What matters is whether the reasoning makes repository ownership and review surfaces clearer.

Answer 1: Read the repository entrypoint

What belongs in the entrypoint:

  • config loading and validation
  • visible workflow assembly
  • stable defaults
  • the default target or public target surface

What should probably move elsewhere:

  • the 150-line run: block

Why this is an architecture issue:

The entrypoint should announce the workflow shape. Once it starts hiding large implementation logic, the repository entry surface becomes less useful for review and onboarding.

Answer 2: Judge a rule split

Why the split is weak:

  • the filenames do not communicate ownership or workflow concern
  • the split may reduce line count without improving architectural meaning

What kind of boundary would be stronger:

  • rule families grouped by coherent workflow concern, such as preprocessing, summarization, publishing, or another clearly named domain

What a reviewer should infer from names:

  • what the file owns
  • which rules belong there
  • how it relates to the visible workflow story

The key problem is not the number of files. It is the lack of an ownership signal.

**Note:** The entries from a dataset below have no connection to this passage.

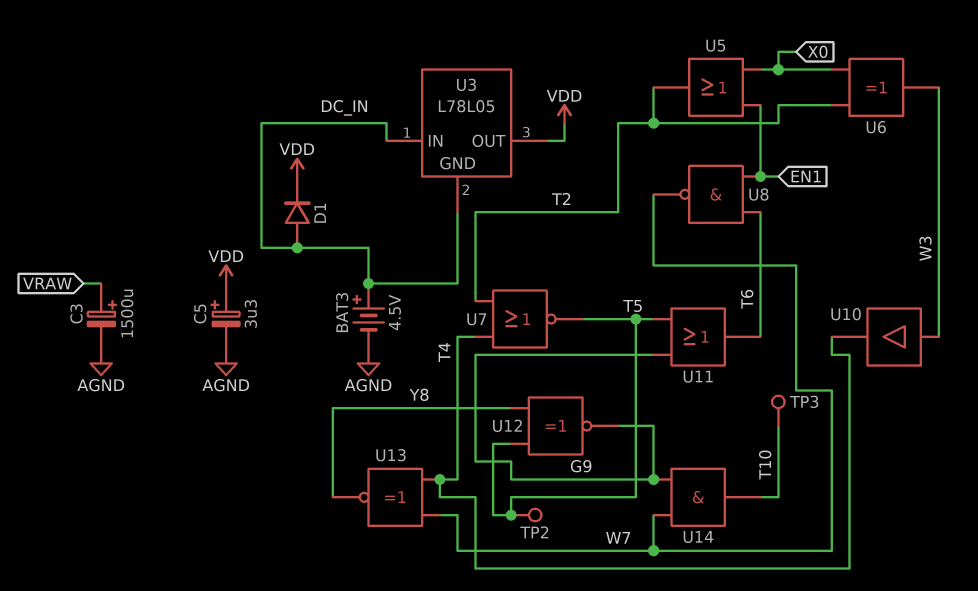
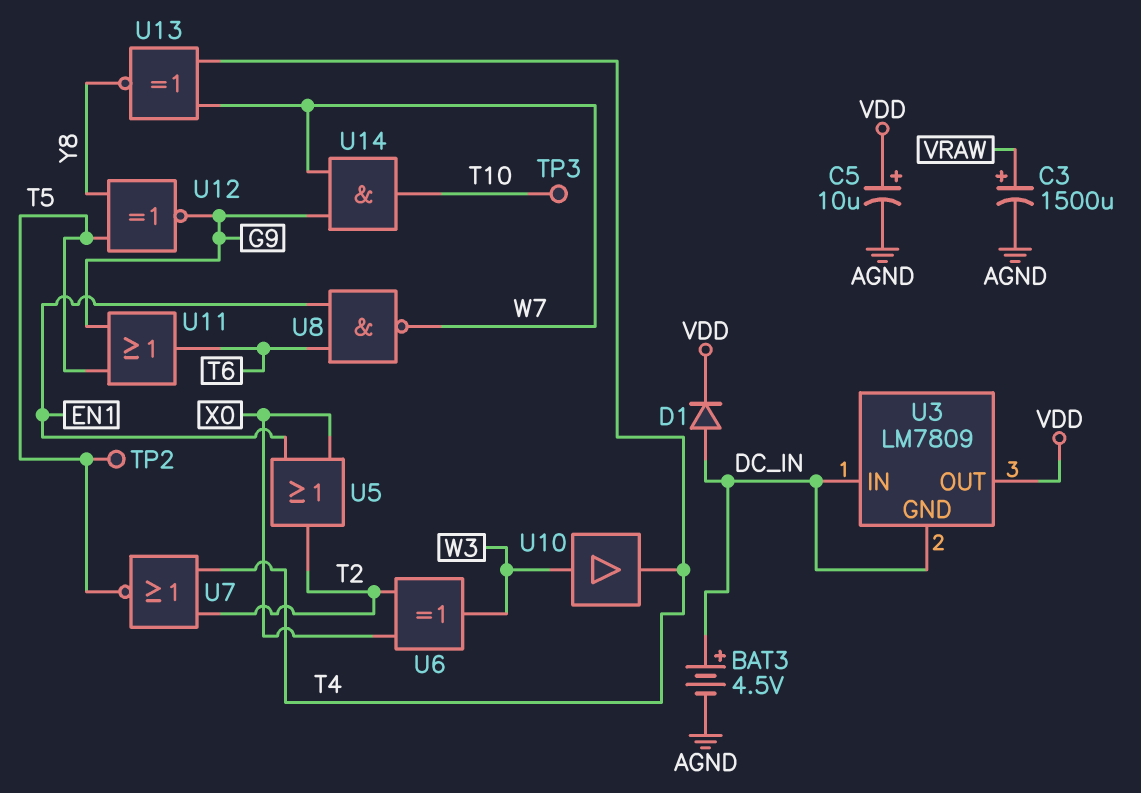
C5: 3.3uF (plus VDD, minus AGND) -> 10uF (plus VDD, minus AGND)
U3: L78L05 -> LM7809

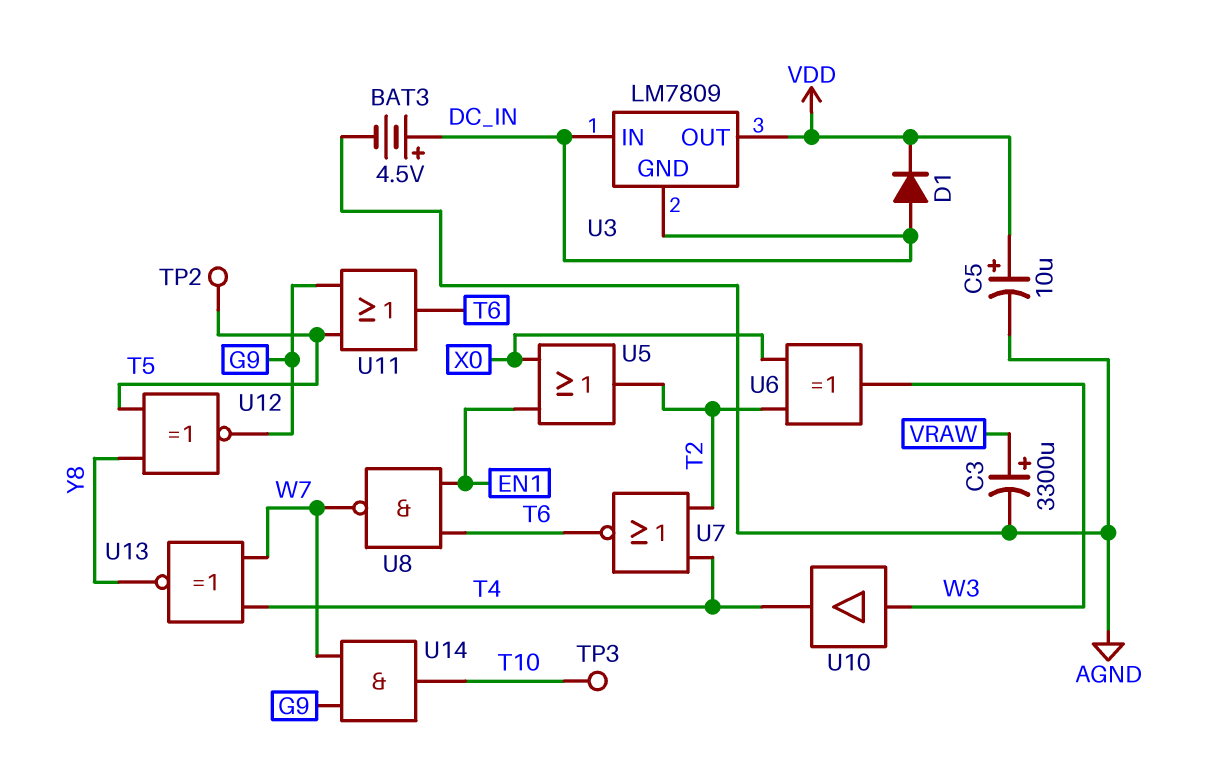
C3: 1500uF (plus VRAW, minus AGND) -> 3300uF (plus VRAW, minus AGND)
U7: NOR (in T2, in T4, out T5) -> NOR (in T2, in T4, out T6)

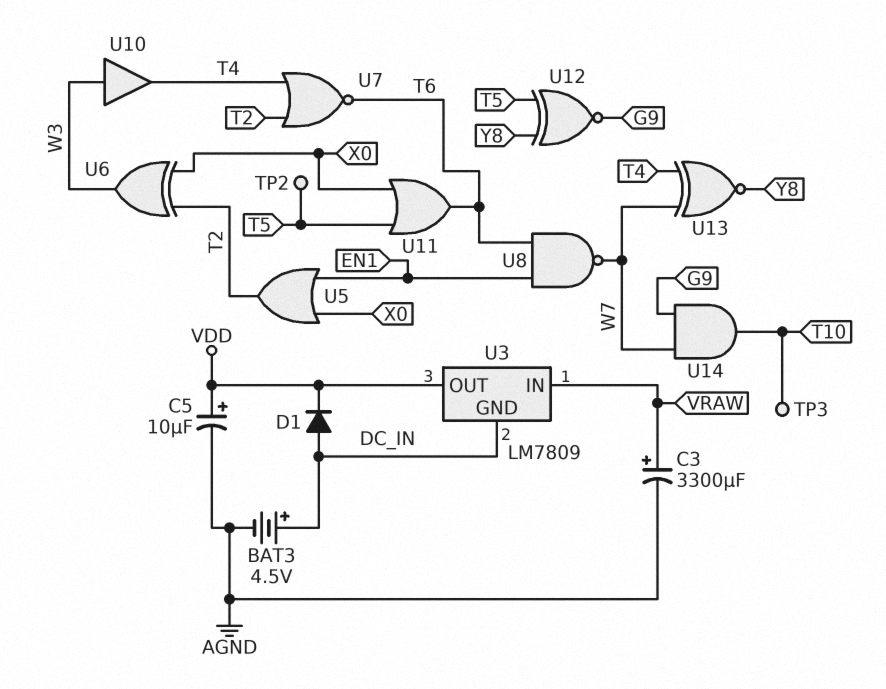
U3 pin IN: DC_IN -> VRAW
U11: OR (in G9, in T5, out T6) -> OR (in T5, in X0, out T6)

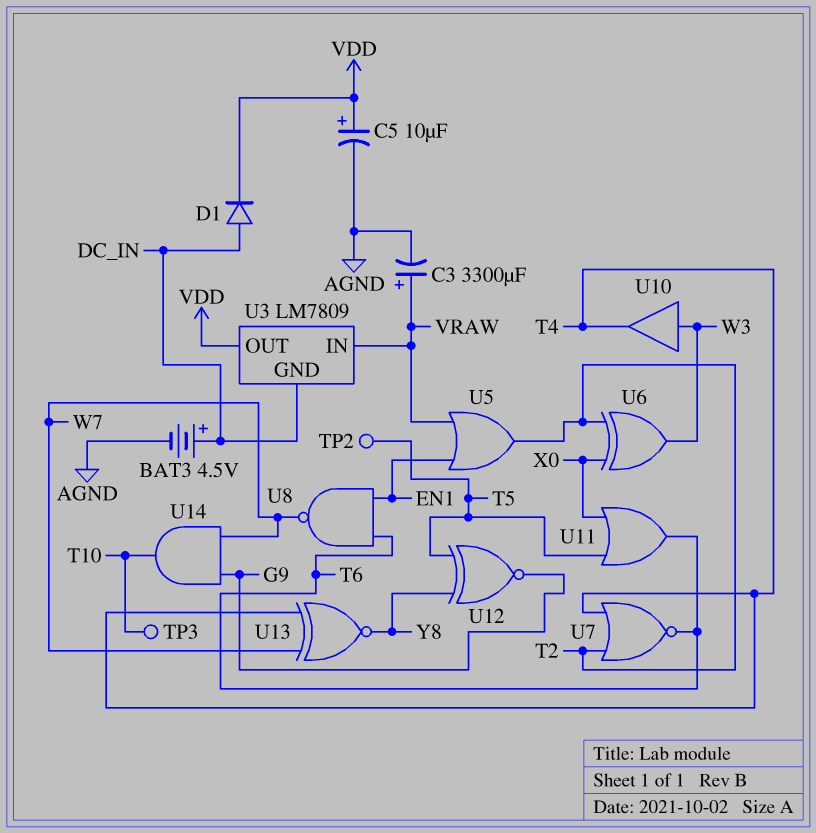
U5: OR (in EN1, in X0, out T2) -> OR (in EN1, in VRAW, out T2)

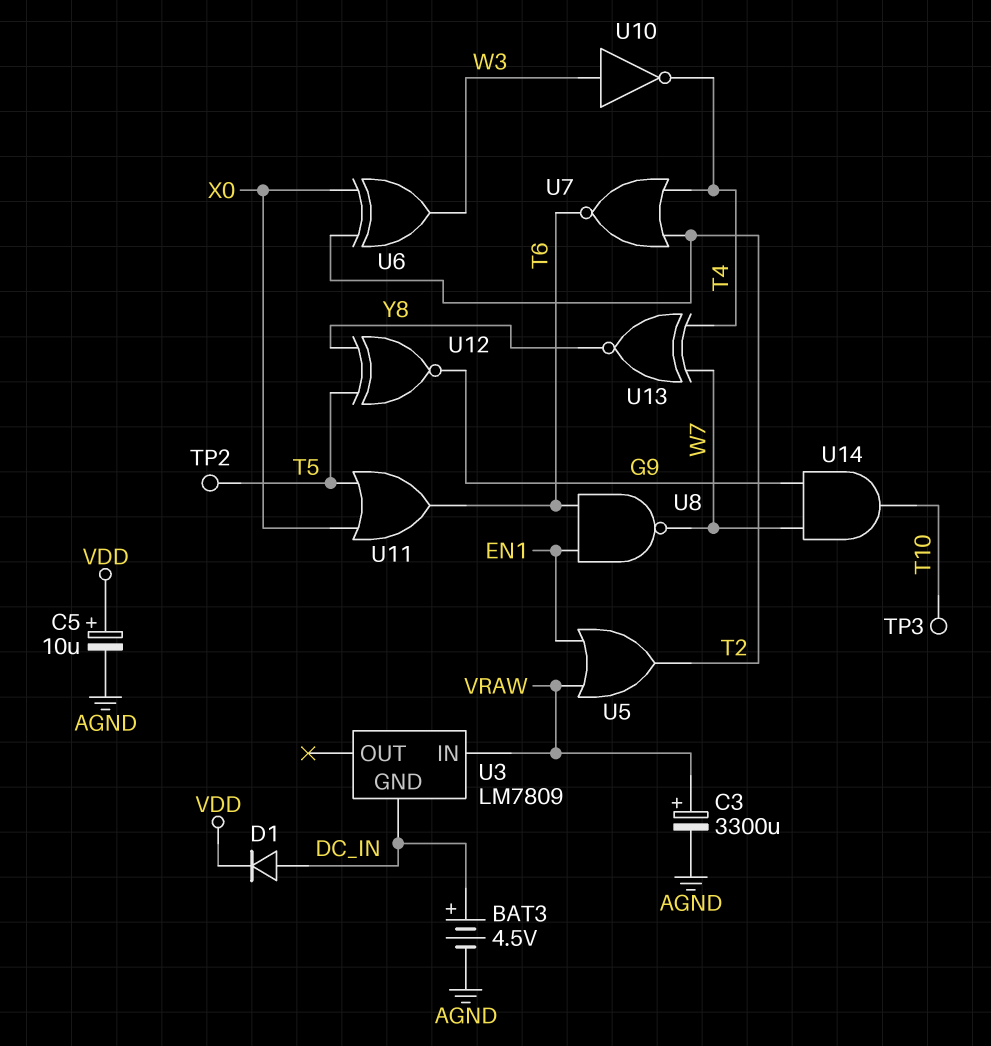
U3 pin OUT: VDD -> none
U10: buffer (in W3, out T4) -> NOT (in W3, out T4)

Answer 3: Review a file-API gap

What architecture problem this creates:

  • path promises are real, but they are undocumented
  • downstream and workflow-facing boundaries blur together

Risks:

  • refactors break notebooks and tests invisibly
  • maintainers cannot tell whether a path rename is a contract change
  • consumers depend on internal layout by accident

What to add first:

  • a file API or contract document that distinguishes workflow-facing paths from public publish-facing paths

The goal is to make path promises reviewable instead of implied.

Answer 4: Diagnose hidden coupling

A strong review comment would say:

This is not only a local code-quality problem. The helper changes repository behavior through undeclared files, unvalidated config, and import-time side effects, which means the visible rule and config surfaces no longer tell the full truth. That weakens the architecture because reviewers must inspect hidden layers to understand workflow meaning.

Why:

  • architecture depends on visible boundaries staying trustworthy
  • hidden dependencies move meaning away from the declared repository surfaces

Answer 5: Decide whether to refactor

Architecture signals:

  • onboarding questions keep repeating
  • ownership boundaries are no longer obvious
  • path contracts and code-placement rules are not visible enough

What boundary to inspect first:

  • the entrypoint and the contract docs

Why:

  • if reviewers cannot find the assembly point or the path promises, the rest of the architecture will feel arbitrary too

What kind of refactor is justified:

  • clarify the top-level assembly
  • rename or regroup rule families around ownership
  • strengthen file-API or contract docs
  • make the split between workflow/scripts/ and src/ easier to explain

The refactor should improve reviewability, not only folder appearance.

Self-check

If your answers consistently explain:

  • who owns orchestration
  • where path promises live
  • where reusable code belongs
  • what makes a refactor honest rather than cosmetic

then you are using the module correctly.